Terör, en kutsal ayda bile bir kez daha kanlı yüzünü gösterdi. Hiçbir insani değer tanımayan bu katiller sürüsünün hainliğinin arka planı gayet iyi biliniyor. Gerek MGK'da gerekse Bakanlar Kurulu'nda yapılan değerlendirmeler ışığında sıcağı sıcağına şunları söyleyebiliriz:
Terör örgütü PKK ve siyasal uzantıları, sözde "Devrimci Halk Savaşı" ve "özerk bölge" planında kelimenin tam anlamıyla hezimete uğradı.
Örgüt, günlük hayatını cehenneme çevirdiği bölge insanının desteğini kaybetti.
HDP, siyasal kimliğini yitirdi ve bugünkü verilerle baraj altına düştü.
Kandil, küçük ve bağımsız hareket eden terör gruplarına sansasyonel eylemler yapması talimatını verdi.
Güvenlik güçleri ile birlikte sivilleri de hedef alan saldırılar üzerinden "ayakta kaldığı" propagandasına yönelen terör örgütü, toplumun genelinde de "Acaba terörle mücadele neticeye ulaşamayacak mı?" kaygısını tetiklemeyi denedi. Peki neden? Aslında açıklaması gayet net...
Suriye başta olmak üzere yakın coğrafyamızda haritalar yeniden çizilmeye, suni devletçikler kurulmaya uğraşılıyor.
Türkiye'ye, "içe dönme, enerjisini içeride tüketme, çevresinde olup bitenlere müdahil olmama" mesajı veriliyor.

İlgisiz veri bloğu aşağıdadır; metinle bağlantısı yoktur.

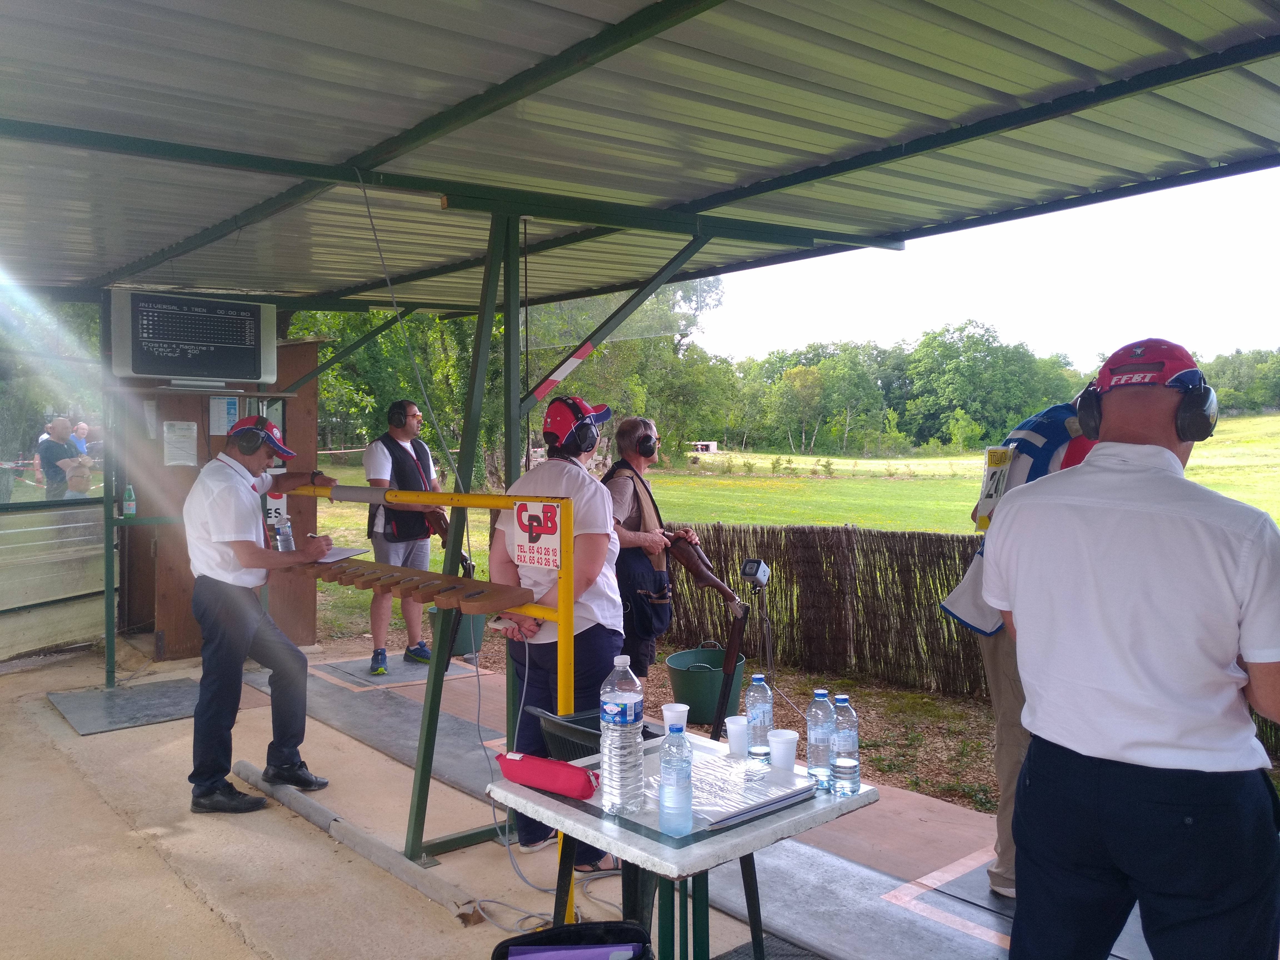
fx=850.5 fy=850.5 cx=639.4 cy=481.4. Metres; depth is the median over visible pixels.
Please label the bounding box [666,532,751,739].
rifle
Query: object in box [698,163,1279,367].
sky
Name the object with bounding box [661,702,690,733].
plastic cup
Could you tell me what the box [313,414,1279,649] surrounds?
grass field
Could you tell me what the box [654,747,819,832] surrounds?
binder
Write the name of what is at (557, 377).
striped tape
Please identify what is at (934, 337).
tree line
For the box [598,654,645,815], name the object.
water bottle
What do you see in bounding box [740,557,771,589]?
microphone
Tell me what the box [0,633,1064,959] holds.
concrete floor
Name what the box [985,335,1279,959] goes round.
man
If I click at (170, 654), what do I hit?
wooden booth
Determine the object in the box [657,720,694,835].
water bottle
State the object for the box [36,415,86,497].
man
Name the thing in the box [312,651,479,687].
rubber mat
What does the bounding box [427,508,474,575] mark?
rifle
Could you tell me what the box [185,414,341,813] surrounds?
man
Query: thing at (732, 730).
plastic cup
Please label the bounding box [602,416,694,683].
man
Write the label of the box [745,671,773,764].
water bottle
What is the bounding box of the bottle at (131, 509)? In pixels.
[122,482,136,517]
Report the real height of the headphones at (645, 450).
0.147 m
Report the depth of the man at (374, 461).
6.14 m
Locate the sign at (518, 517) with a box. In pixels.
[511,499,561,570]
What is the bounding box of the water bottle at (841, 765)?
[830,693,860,795]
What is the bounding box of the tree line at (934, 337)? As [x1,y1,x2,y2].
[690,322,1279,454]
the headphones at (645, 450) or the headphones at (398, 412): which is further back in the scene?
the headphones at (398, 412)
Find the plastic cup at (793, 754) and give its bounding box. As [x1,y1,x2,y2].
[768,728,799,772]
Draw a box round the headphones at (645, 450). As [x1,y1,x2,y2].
[634,430,658,458]
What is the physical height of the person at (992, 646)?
1.804 m
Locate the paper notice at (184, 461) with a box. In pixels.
[162,420,198,466]
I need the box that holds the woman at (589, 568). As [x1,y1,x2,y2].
[491,390,623,869]
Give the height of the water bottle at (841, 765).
0.253 m
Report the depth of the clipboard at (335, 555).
4.03 m
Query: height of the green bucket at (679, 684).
0.394 m
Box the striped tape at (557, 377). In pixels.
[530,338,596,403]
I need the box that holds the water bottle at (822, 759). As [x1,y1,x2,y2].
[805,688,835,789]
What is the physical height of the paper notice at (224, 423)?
0.330 m
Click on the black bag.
(534, 934)
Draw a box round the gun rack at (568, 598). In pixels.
[286,484,575,910]
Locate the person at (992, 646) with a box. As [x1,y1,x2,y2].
[939,393,1097,897]
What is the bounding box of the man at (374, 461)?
[364,400,438,671]
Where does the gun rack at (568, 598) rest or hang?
on the concrete floor
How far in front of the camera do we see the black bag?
2.14 m
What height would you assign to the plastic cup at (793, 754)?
0.100 m
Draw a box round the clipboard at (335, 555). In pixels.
[313,545,369,563]
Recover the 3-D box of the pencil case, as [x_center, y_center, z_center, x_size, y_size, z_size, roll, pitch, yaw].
[-0.244,0.780,2.296,0.105,0.083,0.285,-2,3,-41]
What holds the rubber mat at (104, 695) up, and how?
on the concrete floor
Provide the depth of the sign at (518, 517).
2.98 m
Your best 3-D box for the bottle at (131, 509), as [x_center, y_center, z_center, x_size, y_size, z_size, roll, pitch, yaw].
[-3.675,0.135,6.126,0.080,0.251,0.077,-2,3,-41]
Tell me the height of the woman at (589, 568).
1.845 m
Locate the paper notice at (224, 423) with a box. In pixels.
[207,394,239,435]
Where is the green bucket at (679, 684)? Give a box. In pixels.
[665,646,746,726]
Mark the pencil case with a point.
(531, 762)
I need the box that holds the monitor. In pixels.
[109,290,278,384]
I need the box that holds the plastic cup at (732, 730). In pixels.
[724,715,749,756]
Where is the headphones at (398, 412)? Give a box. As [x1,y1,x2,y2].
[386,399,416,428]
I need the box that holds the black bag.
[490,920,653,959]
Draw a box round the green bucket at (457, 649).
[426,603,484,656]
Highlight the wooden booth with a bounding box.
[105,330,321,659]
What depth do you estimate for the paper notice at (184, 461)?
6.64 m
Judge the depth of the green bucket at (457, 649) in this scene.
6.61 m
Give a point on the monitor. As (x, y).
(155, 369)
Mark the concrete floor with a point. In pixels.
(353, 859)
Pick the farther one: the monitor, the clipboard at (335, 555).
the monitor
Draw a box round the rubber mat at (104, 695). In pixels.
[49,676,201,734]
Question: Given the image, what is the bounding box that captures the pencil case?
[493,750,599,798]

"PKK terör unsurları silahtan arındırılıncaya kadar mücadele sürecek" kararlılığı kırılmak, sanki hiçbir şey yaşanmamış gibi eski tarzda masa düzeni kurdurulmak isteniyor.
***
Eğer
Türkiye'yi yönetenler,
Suriye ve Irak'a sırtını dönse,
Suriye'nin kuzeyinden Akdeniz'e ulaşan PKK koridoruna izin verse,
Ortadoğu ve Kafkasya'daki enerji kaynakları ile ilgisini kesse,
Doğu ve Güneydoğu'daki kanaat önderlerini, dini grupları, korucuları, Kürt siyasi hareketinin farklı temsilcilerini göz ardı edip yalnızca PKK adına hareket eden siyasi aktörleri muhatap alsa,
Ülkenin bir bölümünde kantonal yönetim düzeni kurulmasına "

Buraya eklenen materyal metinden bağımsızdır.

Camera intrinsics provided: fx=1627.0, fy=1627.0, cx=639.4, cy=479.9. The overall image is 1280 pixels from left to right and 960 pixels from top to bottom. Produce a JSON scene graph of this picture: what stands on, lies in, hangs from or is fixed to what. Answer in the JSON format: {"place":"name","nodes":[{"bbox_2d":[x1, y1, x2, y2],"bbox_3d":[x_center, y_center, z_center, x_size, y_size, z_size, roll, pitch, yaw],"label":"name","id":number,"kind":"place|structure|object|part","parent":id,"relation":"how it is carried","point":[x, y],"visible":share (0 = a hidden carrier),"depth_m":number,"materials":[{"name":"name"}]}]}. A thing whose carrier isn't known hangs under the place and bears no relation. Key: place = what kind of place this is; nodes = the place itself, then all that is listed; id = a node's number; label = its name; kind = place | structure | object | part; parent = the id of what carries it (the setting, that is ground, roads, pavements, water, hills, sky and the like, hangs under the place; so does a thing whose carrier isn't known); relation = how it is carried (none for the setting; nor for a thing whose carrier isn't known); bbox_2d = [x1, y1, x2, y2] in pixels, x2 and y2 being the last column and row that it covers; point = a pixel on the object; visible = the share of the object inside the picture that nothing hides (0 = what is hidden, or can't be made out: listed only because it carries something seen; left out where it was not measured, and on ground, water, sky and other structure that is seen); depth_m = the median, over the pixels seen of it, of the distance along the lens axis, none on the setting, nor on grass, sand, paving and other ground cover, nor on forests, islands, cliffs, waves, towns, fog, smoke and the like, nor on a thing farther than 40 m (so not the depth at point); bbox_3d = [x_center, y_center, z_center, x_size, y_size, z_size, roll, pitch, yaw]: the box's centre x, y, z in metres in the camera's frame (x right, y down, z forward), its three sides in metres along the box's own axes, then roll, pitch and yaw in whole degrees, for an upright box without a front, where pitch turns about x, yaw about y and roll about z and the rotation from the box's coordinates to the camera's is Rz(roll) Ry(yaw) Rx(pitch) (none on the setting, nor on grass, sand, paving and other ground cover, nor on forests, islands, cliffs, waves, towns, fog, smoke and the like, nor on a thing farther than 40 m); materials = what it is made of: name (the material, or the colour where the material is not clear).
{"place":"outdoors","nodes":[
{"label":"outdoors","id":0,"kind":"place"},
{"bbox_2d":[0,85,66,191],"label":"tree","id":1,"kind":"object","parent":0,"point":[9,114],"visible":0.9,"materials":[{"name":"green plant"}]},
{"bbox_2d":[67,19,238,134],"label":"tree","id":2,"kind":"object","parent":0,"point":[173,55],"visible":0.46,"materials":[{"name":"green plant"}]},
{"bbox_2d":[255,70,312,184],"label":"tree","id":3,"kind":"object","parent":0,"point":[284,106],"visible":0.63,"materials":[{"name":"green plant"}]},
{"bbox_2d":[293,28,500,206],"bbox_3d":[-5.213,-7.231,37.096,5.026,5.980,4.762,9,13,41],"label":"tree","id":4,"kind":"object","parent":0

evet!" dese ülkenin değişik noktalarında bombalar patlamayacağı düşünülebilir.
Lakin,
Böyle bir senaryoya,
Türkiye'yi yöneten
kimse rıza gösteremeyeceği gibi o senaryo
altında ülkenin milli birliğini, bütünlüğünü,
sınırlarını koruması da asla mümkün
olamaz.
***
Kaldı ki Türkiye'de patlatılan bombalarla oluşturulmak istenen atmosferi, Cumhurbaşkanı
Tayyip Erdoğan'ın geçen hafta gerçekleşen Somali ziyareti öncesi Mogadişu'da patlatılan bombadan ayrı düşünmek de doğru olmaz.
Veya Cumhurbaşkanı, İslam âlemi için, mazlumlar için sembol olan ünlü boksör
Muhammed Ali'nin cenaze törenine katılacağını açıkladığı andan itibaren, "

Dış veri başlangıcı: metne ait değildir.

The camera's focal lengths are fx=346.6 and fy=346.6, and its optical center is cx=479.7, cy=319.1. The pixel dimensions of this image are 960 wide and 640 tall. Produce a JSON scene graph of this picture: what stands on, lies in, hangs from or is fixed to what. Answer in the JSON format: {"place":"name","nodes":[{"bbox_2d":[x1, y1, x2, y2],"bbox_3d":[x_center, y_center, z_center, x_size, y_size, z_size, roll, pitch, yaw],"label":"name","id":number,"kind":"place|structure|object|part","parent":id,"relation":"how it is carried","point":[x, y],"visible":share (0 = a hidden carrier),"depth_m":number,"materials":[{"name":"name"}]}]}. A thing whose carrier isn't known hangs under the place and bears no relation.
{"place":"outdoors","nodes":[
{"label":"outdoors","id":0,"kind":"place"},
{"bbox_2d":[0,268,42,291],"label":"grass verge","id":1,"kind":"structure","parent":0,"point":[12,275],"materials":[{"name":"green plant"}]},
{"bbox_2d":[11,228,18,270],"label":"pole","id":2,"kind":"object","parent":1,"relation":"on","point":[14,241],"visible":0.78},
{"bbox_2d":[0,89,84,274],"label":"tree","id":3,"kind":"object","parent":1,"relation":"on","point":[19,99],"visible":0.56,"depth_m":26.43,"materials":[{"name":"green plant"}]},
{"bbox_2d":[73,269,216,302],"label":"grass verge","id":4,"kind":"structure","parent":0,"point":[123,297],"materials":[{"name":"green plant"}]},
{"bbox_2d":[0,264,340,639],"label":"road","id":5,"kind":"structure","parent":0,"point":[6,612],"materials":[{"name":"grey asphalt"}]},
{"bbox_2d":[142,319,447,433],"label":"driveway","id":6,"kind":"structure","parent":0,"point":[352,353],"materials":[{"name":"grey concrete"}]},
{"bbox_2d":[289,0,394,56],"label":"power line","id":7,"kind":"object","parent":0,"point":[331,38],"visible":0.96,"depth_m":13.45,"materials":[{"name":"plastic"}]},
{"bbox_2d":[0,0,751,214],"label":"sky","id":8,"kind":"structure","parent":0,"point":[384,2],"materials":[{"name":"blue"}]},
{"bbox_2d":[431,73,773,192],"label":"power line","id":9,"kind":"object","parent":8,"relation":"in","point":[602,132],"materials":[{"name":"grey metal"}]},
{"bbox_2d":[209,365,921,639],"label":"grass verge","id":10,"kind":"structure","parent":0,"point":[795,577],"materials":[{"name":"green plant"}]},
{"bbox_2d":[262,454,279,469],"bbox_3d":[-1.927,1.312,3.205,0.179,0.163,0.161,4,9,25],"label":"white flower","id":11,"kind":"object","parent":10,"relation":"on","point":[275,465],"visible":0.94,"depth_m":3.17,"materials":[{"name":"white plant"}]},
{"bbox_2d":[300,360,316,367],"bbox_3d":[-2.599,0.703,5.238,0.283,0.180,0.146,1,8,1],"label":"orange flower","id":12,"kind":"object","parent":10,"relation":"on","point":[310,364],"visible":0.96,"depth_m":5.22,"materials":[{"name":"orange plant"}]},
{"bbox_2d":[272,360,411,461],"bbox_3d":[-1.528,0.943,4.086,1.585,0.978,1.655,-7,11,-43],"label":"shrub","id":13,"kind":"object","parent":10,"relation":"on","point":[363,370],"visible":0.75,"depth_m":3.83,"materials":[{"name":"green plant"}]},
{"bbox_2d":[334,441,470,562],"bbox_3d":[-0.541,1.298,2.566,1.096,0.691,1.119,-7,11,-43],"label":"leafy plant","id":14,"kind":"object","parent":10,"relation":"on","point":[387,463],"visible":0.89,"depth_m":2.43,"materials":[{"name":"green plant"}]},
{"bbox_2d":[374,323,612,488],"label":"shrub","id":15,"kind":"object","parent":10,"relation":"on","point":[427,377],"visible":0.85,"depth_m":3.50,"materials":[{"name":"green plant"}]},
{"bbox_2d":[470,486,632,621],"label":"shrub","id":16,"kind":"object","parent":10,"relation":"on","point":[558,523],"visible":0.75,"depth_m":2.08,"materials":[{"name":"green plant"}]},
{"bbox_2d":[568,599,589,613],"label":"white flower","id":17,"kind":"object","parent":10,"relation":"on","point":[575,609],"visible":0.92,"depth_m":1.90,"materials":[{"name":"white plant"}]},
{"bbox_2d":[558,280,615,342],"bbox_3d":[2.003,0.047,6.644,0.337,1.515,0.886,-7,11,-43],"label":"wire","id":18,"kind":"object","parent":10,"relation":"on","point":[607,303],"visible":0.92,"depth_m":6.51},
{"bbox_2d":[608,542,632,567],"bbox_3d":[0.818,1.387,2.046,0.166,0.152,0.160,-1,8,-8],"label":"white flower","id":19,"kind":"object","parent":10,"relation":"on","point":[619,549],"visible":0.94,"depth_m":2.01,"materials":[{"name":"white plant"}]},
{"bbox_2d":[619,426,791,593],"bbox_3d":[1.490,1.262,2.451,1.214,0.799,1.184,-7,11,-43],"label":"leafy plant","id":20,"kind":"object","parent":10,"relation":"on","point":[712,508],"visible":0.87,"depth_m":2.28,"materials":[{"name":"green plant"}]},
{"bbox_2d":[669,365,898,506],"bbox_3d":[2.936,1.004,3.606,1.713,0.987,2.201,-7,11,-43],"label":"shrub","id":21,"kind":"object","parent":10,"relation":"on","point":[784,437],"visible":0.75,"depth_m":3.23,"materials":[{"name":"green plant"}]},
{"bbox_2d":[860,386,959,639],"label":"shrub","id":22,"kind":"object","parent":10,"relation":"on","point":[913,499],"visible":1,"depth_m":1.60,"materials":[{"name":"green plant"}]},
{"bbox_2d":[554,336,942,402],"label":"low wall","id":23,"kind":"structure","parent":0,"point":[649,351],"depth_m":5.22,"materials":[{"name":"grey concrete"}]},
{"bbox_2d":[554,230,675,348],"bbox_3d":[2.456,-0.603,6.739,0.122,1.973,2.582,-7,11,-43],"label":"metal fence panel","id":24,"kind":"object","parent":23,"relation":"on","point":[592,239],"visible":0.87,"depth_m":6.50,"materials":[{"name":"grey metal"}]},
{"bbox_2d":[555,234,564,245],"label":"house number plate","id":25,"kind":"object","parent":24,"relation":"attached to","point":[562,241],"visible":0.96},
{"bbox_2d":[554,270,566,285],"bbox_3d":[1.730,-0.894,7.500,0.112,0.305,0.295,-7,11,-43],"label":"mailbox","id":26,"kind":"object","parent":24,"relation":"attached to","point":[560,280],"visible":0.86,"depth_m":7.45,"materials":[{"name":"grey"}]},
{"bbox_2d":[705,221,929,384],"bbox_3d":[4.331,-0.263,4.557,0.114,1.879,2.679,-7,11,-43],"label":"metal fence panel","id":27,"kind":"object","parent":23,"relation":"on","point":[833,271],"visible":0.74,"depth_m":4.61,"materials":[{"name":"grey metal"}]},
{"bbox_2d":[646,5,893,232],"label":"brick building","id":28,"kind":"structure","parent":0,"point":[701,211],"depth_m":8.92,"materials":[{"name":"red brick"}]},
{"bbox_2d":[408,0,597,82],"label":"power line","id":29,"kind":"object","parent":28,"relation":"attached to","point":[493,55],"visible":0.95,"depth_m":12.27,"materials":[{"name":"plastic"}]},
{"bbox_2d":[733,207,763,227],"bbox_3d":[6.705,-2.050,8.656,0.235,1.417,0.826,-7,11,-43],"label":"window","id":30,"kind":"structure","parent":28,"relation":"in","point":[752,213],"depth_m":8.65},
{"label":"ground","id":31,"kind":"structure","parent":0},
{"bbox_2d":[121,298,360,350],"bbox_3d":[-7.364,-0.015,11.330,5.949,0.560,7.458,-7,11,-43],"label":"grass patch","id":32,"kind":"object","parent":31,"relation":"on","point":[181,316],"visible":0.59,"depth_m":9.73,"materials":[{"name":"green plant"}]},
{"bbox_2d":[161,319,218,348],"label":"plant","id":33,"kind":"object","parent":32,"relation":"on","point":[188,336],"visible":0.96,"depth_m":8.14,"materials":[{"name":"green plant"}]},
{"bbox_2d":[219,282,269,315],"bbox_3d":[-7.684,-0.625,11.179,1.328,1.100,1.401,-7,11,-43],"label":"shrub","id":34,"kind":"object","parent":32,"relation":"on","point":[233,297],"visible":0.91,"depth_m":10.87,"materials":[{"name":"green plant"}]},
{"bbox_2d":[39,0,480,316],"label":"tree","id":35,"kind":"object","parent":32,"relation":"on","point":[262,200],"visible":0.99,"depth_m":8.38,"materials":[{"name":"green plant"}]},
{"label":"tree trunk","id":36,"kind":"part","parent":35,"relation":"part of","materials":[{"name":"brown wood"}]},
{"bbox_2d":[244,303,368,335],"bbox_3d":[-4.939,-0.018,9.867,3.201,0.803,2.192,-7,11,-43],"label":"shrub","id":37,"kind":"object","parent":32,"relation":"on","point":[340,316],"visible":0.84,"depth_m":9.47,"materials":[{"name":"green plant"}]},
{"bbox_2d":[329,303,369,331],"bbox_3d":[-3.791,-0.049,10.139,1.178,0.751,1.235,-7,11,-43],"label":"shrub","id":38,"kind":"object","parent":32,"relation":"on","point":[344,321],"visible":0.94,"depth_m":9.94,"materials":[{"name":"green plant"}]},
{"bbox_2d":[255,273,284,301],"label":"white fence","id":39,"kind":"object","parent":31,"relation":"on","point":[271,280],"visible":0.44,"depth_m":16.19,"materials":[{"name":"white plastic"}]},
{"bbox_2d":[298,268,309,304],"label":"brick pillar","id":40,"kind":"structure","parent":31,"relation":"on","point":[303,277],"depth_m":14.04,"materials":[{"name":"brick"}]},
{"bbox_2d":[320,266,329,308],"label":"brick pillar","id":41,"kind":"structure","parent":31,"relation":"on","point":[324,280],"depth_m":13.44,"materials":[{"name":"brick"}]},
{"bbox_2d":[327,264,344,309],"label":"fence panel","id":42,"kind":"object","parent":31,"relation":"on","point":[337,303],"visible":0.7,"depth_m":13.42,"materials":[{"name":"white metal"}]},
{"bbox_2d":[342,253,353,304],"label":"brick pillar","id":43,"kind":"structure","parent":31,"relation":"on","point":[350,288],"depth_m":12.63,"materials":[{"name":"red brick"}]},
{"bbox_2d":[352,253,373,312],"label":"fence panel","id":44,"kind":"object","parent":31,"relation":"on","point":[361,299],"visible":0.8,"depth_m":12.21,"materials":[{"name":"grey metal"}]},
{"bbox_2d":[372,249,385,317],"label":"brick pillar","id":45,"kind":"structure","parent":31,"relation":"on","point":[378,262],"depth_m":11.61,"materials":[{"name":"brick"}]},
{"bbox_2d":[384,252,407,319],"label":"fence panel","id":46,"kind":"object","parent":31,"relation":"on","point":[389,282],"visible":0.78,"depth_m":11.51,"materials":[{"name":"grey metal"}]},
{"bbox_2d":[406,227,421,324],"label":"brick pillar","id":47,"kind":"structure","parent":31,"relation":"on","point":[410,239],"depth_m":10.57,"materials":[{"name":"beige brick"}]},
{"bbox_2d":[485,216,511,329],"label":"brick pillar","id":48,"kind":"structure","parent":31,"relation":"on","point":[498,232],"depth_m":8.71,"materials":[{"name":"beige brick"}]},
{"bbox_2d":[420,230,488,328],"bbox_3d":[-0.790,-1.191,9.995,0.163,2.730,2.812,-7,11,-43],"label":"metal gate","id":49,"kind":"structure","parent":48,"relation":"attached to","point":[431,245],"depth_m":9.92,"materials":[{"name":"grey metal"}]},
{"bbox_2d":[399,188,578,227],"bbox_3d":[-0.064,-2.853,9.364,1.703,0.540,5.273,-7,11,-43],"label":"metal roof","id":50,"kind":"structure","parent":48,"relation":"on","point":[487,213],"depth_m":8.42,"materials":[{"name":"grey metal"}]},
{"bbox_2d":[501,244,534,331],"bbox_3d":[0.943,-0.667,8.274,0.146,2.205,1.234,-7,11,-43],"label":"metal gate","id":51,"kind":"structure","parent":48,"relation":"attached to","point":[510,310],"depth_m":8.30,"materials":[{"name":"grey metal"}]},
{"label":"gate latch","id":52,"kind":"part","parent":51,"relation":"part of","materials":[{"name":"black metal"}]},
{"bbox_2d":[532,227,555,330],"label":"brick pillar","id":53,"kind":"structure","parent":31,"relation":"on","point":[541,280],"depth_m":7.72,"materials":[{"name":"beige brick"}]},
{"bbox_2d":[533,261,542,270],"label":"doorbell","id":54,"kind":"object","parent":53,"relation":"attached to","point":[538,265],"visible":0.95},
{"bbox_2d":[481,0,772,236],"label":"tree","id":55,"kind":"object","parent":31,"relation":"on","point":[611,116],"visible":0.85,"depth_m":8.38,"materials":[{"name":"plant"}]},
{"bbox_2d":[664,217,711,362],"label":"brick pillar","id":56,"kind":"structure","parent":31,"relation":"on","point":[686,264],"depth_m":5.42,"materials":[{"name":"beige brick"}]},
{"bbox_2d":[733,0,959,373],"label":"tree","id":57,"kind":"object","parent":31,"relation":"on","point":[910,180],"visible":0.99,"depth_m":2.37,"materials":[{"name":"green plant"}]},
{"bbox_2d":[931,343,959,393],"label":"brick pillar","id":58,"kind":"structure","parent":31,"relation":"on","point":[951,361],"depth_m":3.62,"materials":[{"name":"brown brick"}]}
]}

Buralara gelme" uyarısını da taşıyan bombalar patlatıldığını düşünmekten kimse bizi alıkoyamaz.
Netice olarak... Türkiye, bölgesindeki dengeleri belirlemeye, küresel adaletsizlikleri sorgulamaya devam ettikçe açık ve örtülü operasyonların faturasını da ödemek zorunda bırakılacaktır.
Önemli olan terörle mücadeleye, sadece siyasilerin ya da güvenlik güçlerinin işi gibi bakmadan, toplumsal bilinç ve direncin artırılması, milli bağışıklık sisteminin ayakta tutulmasıdır.